**What you will do:**
Search the listing below for the word "point" and return each line that contains it.

**Task input:**
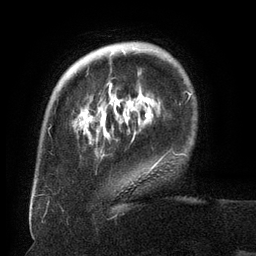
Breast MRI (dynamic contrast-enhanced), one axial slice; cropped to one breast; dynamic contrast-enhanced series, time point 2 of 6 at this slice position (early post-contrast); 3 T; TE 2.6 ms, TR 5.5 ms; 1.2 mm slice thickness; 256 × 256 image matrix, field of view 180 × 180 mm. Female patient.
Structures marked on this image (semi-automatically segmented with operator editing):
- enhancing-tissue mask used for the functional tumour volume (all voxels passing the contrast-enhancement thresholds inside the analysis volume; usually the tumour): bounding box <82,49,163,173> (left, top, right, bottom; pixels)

...

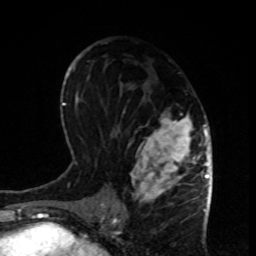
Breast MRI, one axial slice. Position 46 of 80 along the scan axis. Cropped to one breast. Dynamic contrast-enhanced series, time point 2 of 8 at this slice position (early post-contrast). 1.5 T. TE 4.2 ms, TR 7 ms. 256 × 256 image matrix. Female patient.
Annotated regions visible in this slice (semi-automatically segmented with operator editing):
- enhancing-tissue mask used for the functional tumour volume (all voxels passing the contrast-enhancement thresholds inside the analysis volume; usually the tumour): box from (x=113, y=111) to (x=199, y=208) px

**Reply to the exercise:**
Breast MRI (dynamic contrast-enhanced), one axial slice; cropped to one breast; dynamic contrast-enhanced series, time point 2 of 6 at this slice position (early post-contrast); 3 T; TE 2.6 ms, TR 5.5 ms; 1.2 mm slice thickness; 256 × 256 image matrix, field of view 180 × 180 mm. Female patient.
Breast MRI, one axial slice. Position 46 of 80 along the scan axis. Cropped to one breast. Dynamic contrast-enhanced series, time point 2 of 8 at this slice position (early post-contrast). 1.5 T. TE 4.2 ms, TR 7 ms. 256 × 256 image matrix. Female patient.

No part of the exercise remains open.